A few summers ago, Hubby and I took in the capitals of Scandinavia and the Baltic: Vilnius, Riga and Tallinn with their medieval old towns; scenic Helsinki; compact, cultured Oslo; and wonderful, wonderful Copenhagen.
I’d had it in my head to go to Copenhagen ever since I was a kid growing up in the 1970’s singing along to re-runs of the Hans Christian Anderson film on TV. “Wonderful, wonderful, Copenhagen, salty old queen of the sea.” And as a kid I was obsessed by the story of The Little Mermaid. So, of course, I insisted we visited Hans Christian Anderson’s grave, and the statue of the Little Mermaid in the harbour.
Unsurprisingly, perhaps, these were not “top sights” in our Lonely Planet Pocket Copenhagen guidebook. An attraction that did make the cut was Rosenburg Slot, a seventeenth century castle built by King Christian IV, Denmark’s “Builder King”, as his summer residence. Although we didn’t go inside – it was too sunny a day – we did enjoy a great view of the castle from the city’s oldest park, Kongens Have (King’s Garden) which was, it seems, King Christian’s vegetable garden.
Sixteen months on from that trip, I found myself reading once more about King Christian IV, but this time not in a guide book. It turns out that Rose Tremain’s Music and Silence, winner of the 1999 Whitbread Novel Award, is set in/around King Christian’s court in the years 1629-1630.
Peter Claire, an English lutenist, arrives at the Danish Court to take up a place in King Christian IV’s Royal Orchestra. Peter has “an angel’s countenance” whereas the King “is ugly…a face like a loaf.” This “cruel contrast”, combined with the circumstances in which they are introduced – with the King in his nightshirt “weighing silver” – makes the opening chapter seem like a scene from a fairy tale.

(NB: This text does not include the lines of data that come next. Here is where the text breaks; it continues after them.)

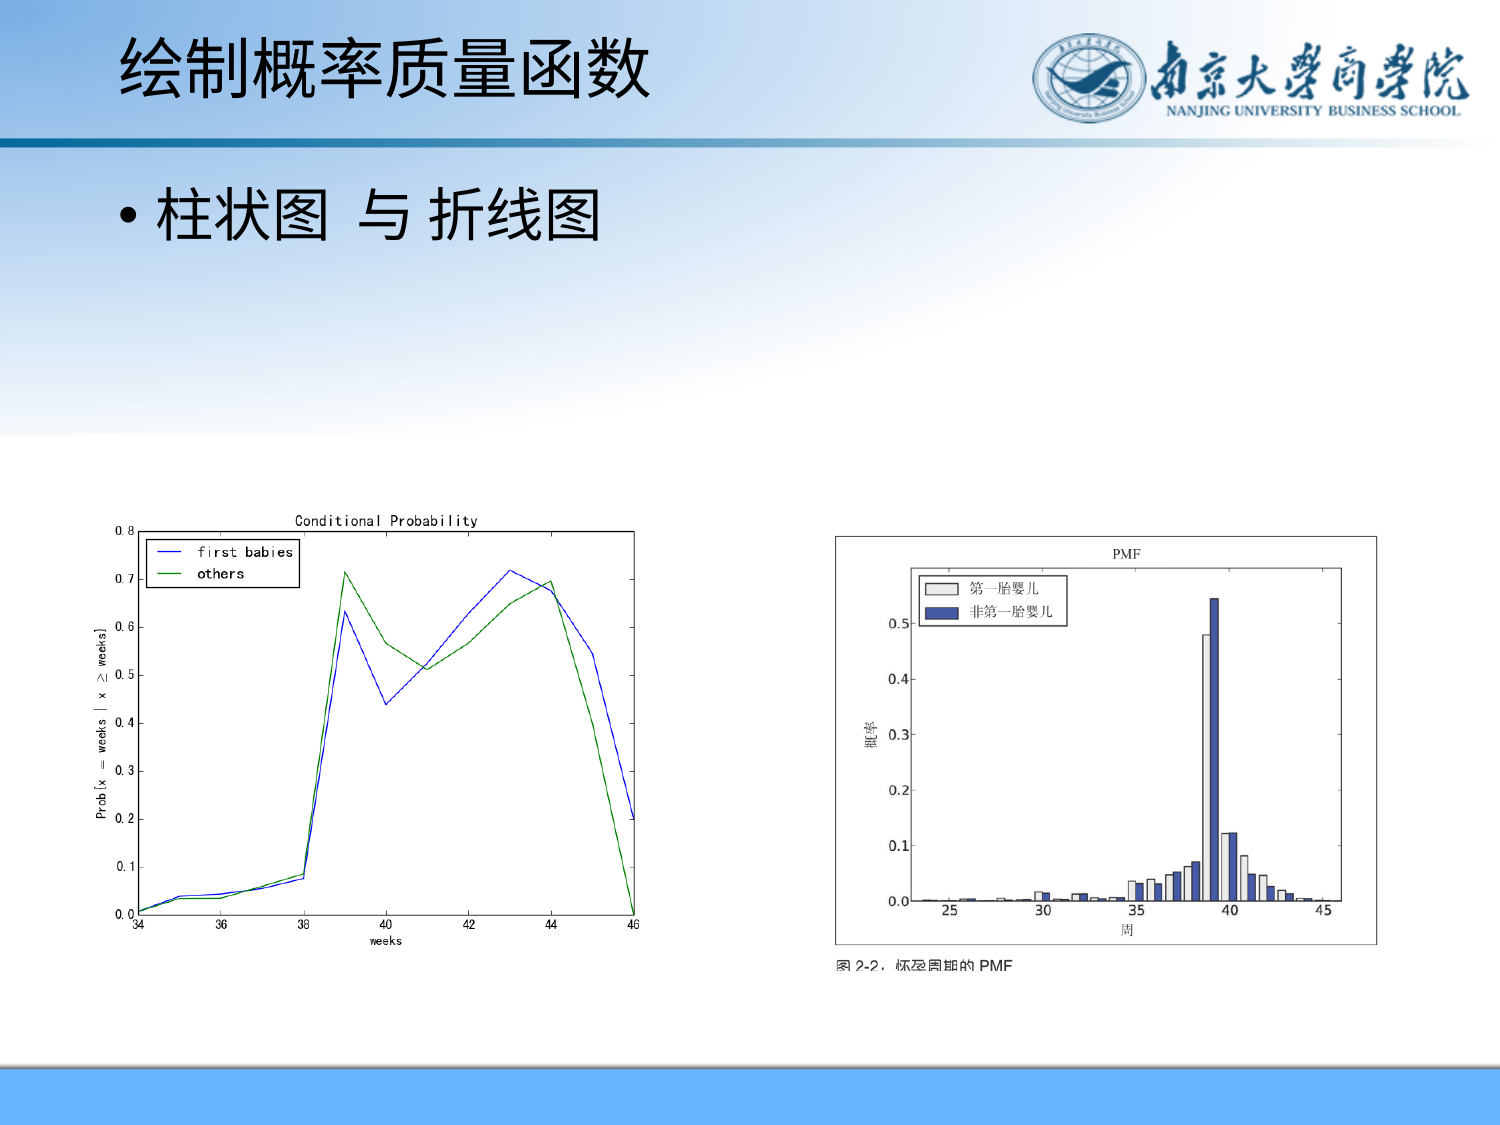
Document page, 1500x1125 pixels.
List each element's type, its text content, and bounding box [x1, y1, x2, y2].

picture [0, 0, 1500, 1125]
list 柱状图 与 折线图 [103, 178, 1397, 1027]
title 绘制概率质量函数 [103, 0, 1048, 145]
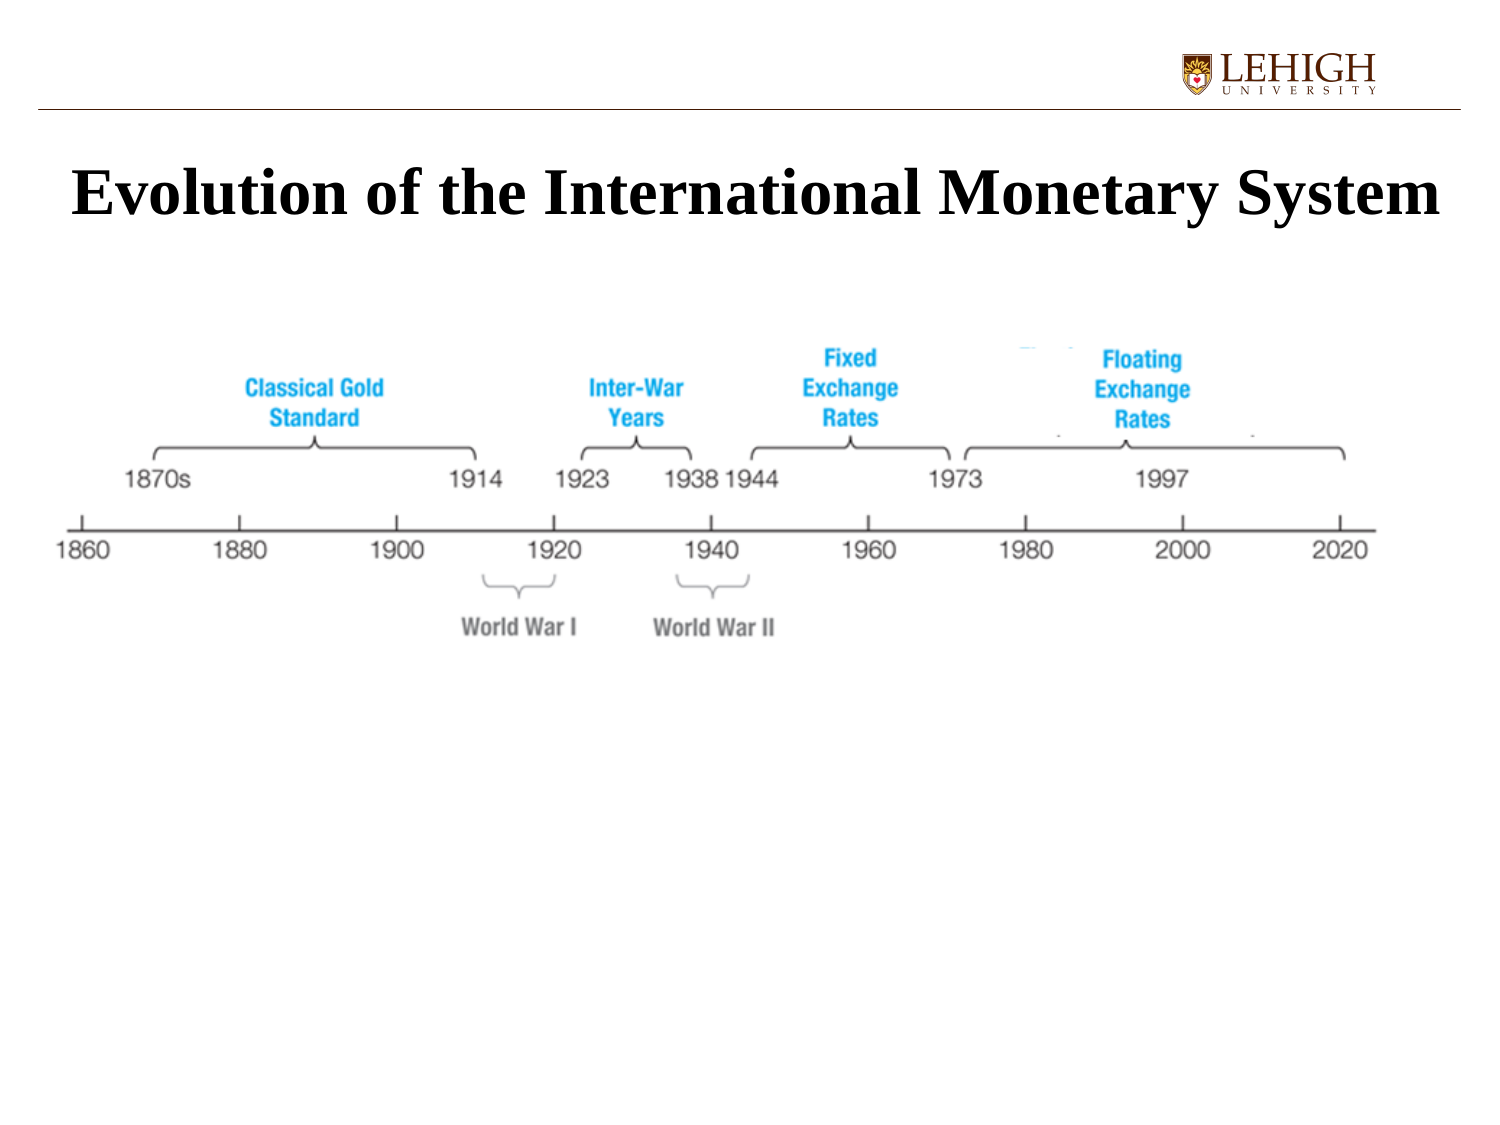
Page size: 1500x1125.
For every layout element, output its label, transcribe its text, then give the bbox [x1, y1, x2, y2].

picture [33, 343, 1500, 737]
title Evolution of the International Monetary System [55, 127, 1487, 258]
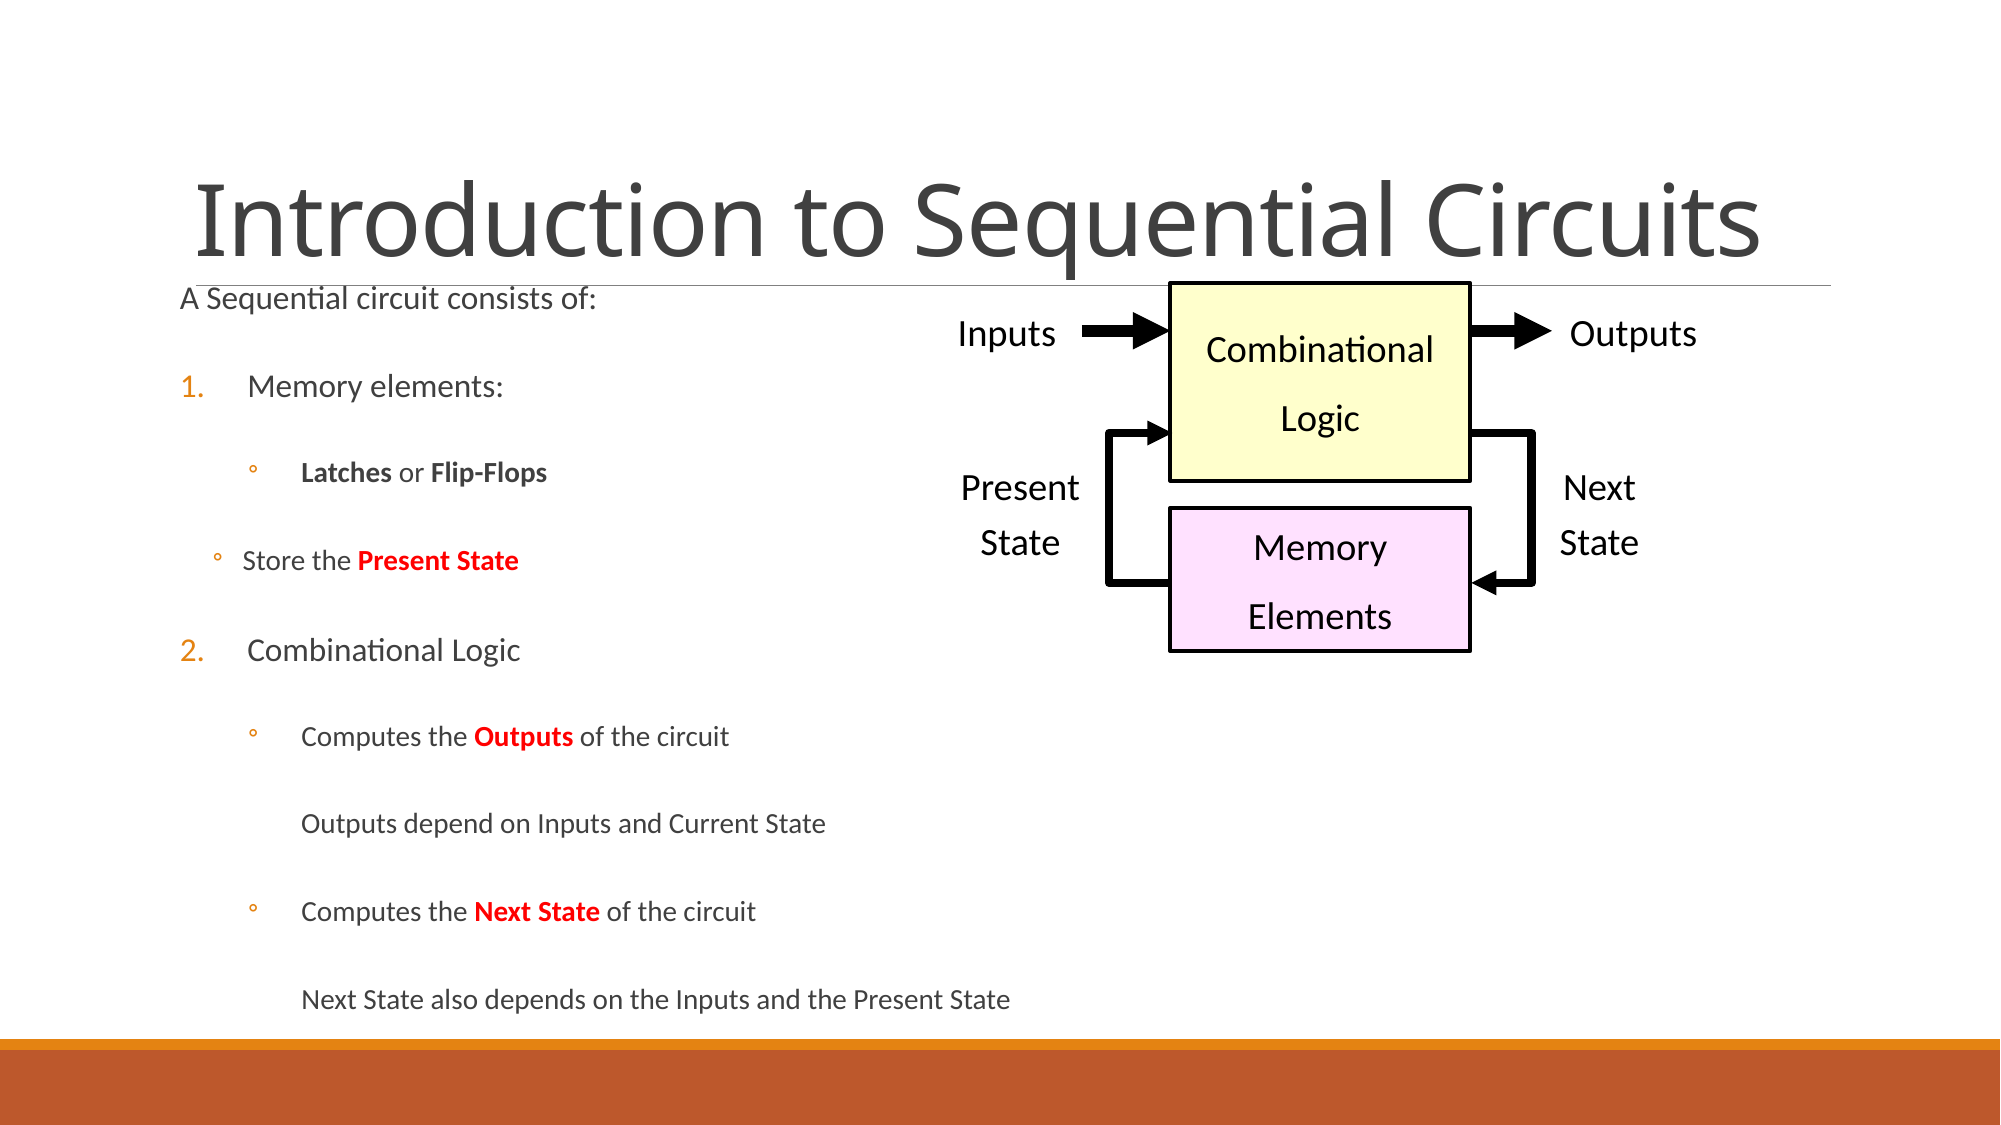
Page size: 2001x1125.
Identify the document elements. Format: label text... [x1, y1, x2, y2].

title Introduction to Sequential Circuits [179, 47, 1830, 285]
list A Sequential circuit consists of: Memory elements: Latches or Flip-Flops Store the Present State Combinational Logic Computes the Outputs of the circuit Outputs depend on Inputs and Current State Computes the Next State of the circuit Next State also depends on the Inputs and the Present State [179, 273, 1509, 1125]
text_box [938, 282, 1703, 652]
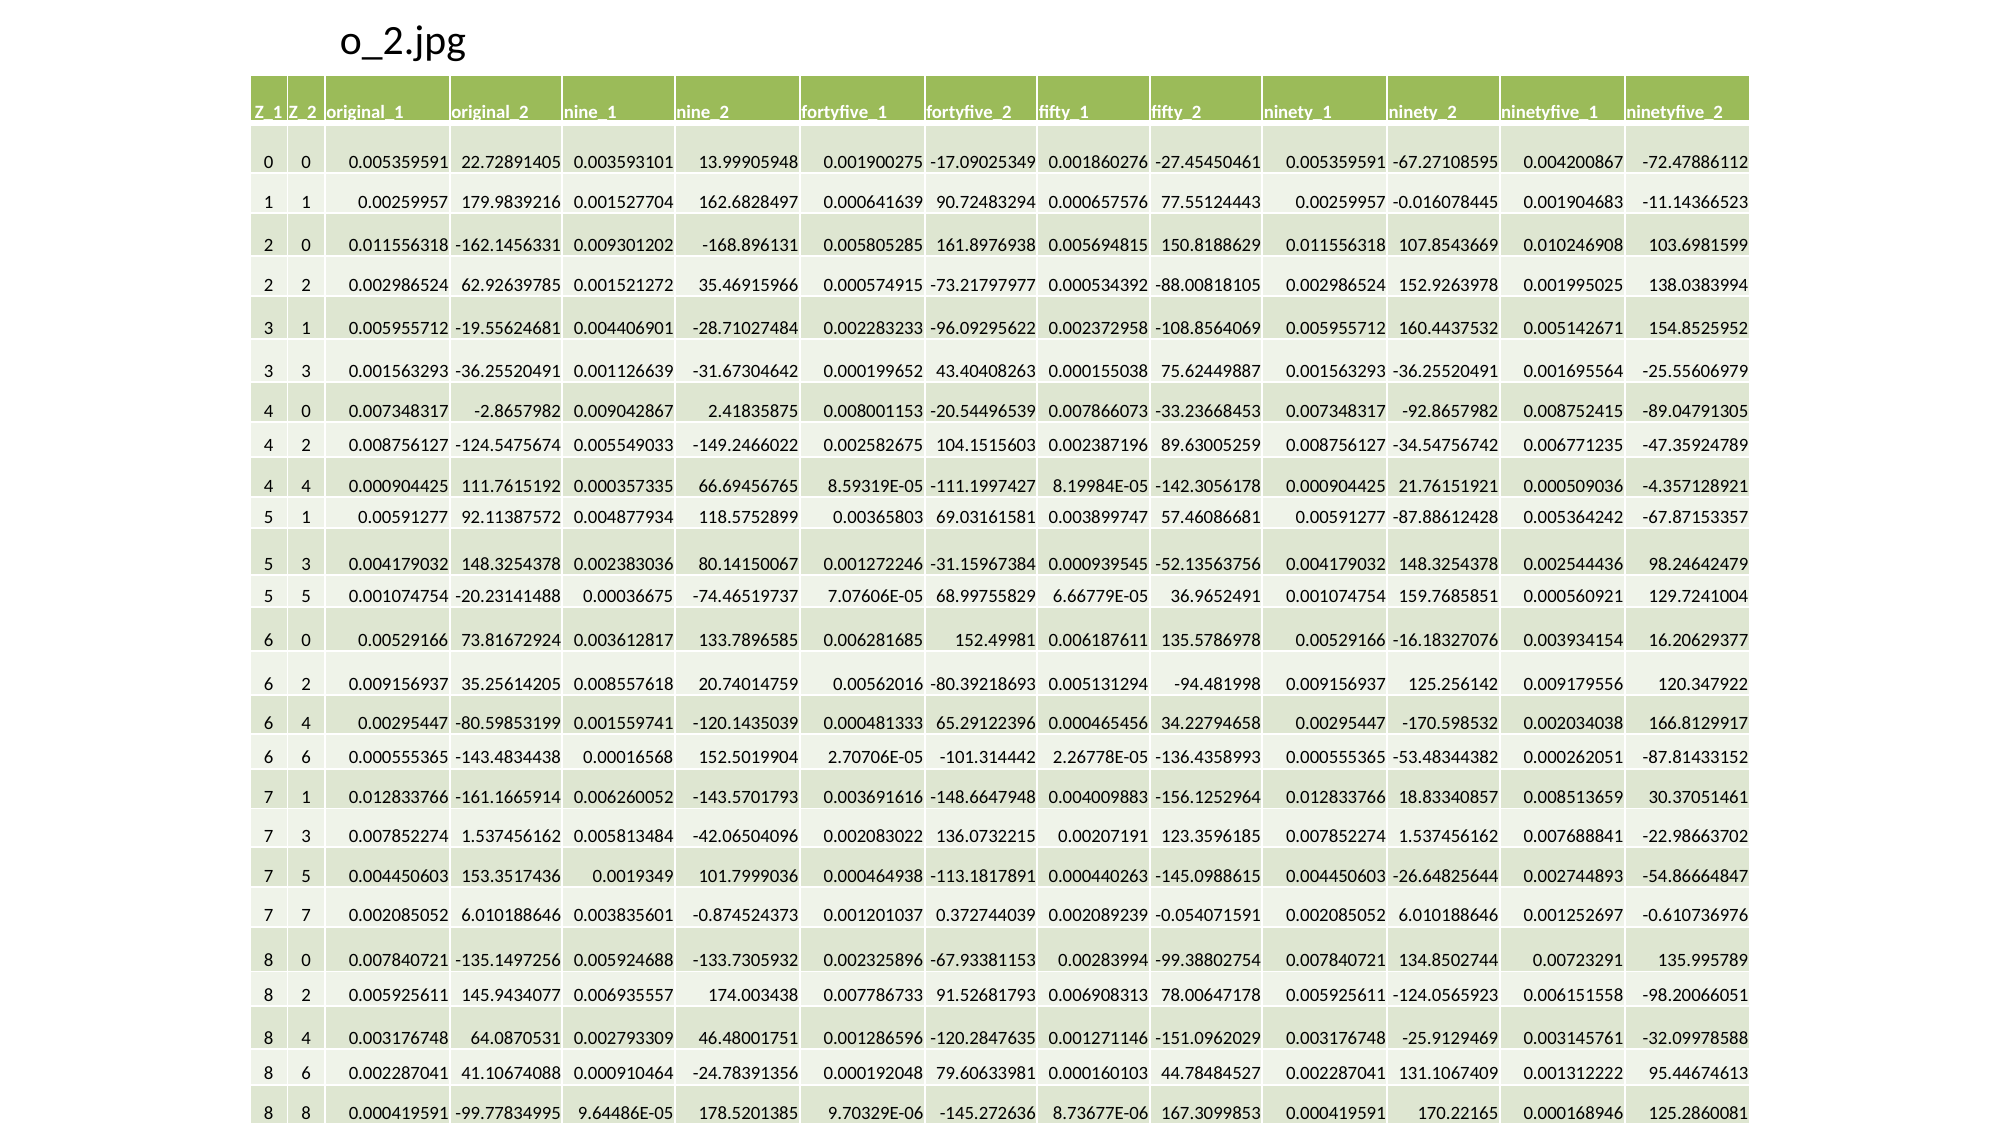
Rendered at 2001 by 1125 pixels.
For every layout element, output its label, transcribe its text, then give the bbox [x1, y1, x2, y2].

table_cell 101.7999036 [676, 848, 799, 886]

In fact the whole story is peopled with characters who would not seem out of place in one of Hans Christian Anderson’s stories: Kirsten Monk, the King’s consort, who wonders “to what length and breadth of wickedness I could go”; Dowager Queen Sofie, the King’s mother, with her “habit of scolding and cursing and hoarding money”; Johnnie O’Fingal, the Irish Earl driven to madness with trying to produce the music “of such grace and beauty” he’s composed in his dreams; Magdelena, step-mother of Peter’s beloved, Emilia, who “has put a spell” on Emilia’s father and his four eldest sons; the “ghostly” youngest son Marcus, “the only one who is outside the spell”.
Fable is not the only literary association. When Christian tells Peter at their first meeting, “In springtime…Copenhagen used to smell of lilac and of linden, I do not know where this heavenly scent has gone,” right away I thought of the line from Hamlet: “something is rotten in the state of Denmark.” In Shakespeare’s play, the words are spoken by an officer of the palace guard following the appearance of the ghost of Prince Hamlet’s father on the walls of Elsinore Castle. King Christian seems to see the “ghost” of his old school friend, Bror, at that first meeting with Peter. (“Denmark is full of ghosts. Did no one warn you?”) And Elsinore, too, features in the novel, as the place where Queen Sofie “shuts herself up” with her barrel of gold coins and piles of gold ingots.
As in fairy tales, as in Shakespeare’s Hamlet, at the heart of Music and Silence lies the battle between order and chaos, good and evil, light and dark. Tremain makes these conflicting forces concrete by, for example, having the Royal Orchestra play in a cold, dark cellar, their sound transmitted through pipes to the throne-room above, so that the King’s visitors “marvel when they hear it, not knowing when the music can possibly come”.
If my obsession with The Little Mermaid should have taught me anything, it was that you don’t always get what you deserve and right doesn’t always win. Perhaps we good girls try too hard, take life too seriously. The last word in the novel goes to Kirsten – now sent away from Court in disgrace but still unrepentant, a-moral, pleasure-seeking: “Give me the Wings of Angels, the Wings of Demons. Lift me up and let me fly.” Or in the words of another Shakespeare play/character “’tis all one to me.”~
Rating: **** One of the best books I’ve read this year
~ If you don’t recognise the line, it’s from Trolius and Cressida, spoken by Pandarus, Cressida’s uncle/guardian and (like Kirsten) a morally dubious, licentious figure. It’s from his character that we get pandering, which in law is an accusation that an individual has sold the sexual services of another (although the term is also used more generally to suggest active or implicit encouragement of someone’s weaknesses).